» **Written task**
How many lines below contain the word "créer"? Give only the number.

——

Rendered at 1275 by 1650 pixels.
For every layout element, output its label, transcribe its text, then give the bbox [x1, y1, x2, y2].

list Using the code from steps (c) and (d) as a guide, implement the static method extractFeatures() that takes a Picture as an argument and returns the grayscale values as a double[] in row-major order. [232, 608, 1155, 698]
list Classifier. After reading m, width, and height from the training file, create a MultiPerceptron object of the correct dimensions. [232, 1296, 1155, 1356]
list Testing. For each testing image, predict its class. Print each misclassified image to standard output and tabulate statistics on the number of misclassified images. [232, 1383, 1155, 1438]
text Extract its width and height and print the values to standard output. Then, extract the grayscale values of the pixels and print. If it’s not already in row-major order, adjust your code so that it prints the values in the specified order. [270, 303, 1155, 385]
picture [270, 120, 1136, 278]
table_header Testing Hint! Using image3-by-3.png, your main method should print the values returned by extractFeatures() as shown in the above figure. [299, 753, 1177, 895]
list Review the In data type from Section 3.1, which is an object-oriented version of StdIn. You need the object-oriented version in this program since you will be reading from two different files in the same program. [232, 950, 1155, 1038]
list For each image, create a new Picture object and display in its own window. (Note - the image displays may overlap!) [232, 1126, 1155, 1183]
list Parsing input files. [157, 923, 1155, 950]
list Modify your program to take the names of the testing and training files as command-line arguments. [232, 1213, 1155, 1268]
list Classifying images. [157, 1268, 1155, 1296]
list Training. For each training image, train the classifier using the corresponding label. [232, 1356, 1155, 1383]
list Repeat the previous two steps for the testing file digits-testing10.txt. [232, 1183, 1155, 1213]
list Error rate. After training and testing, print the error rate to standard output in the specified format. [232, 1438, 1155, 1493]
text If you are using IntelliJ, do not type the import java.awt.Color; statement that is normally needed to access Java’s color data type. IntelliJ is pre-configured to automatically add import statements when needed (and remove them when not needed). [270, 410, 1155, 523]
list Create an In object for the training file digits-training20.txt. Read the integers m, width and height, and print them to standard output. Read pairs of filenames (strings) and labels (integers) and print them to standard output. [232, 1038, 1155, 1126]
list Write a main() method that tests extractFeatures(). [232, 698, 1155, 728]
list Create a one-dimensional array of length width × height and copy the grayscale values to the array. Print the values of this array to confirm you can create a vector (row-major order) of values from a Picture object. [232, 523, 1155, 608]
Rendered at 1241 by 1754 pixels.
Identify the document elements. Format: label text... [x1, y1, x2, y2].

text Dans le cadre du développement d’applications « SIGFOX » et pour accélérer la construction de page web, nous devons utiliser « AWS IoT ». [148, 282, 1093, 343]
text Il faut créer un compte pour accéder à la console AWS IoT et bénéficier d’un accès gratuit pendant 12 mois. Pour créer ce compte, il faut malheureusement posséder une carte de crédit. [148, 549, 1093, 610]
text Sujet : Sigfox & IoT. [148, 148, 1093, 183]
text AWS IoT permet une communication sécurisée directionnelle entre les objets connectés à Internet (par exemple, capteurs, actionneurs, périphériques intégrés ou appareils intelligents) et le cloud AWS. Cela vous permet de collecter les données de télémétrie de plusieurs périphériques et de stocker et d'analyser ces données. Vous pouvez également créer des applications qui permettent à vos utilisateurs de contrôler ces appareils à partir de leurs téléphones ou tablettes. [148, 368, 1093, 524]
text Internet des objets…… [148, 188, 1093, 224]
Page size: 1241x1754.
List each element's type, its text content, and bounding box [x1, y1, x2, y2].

——

» **Exercise response**
2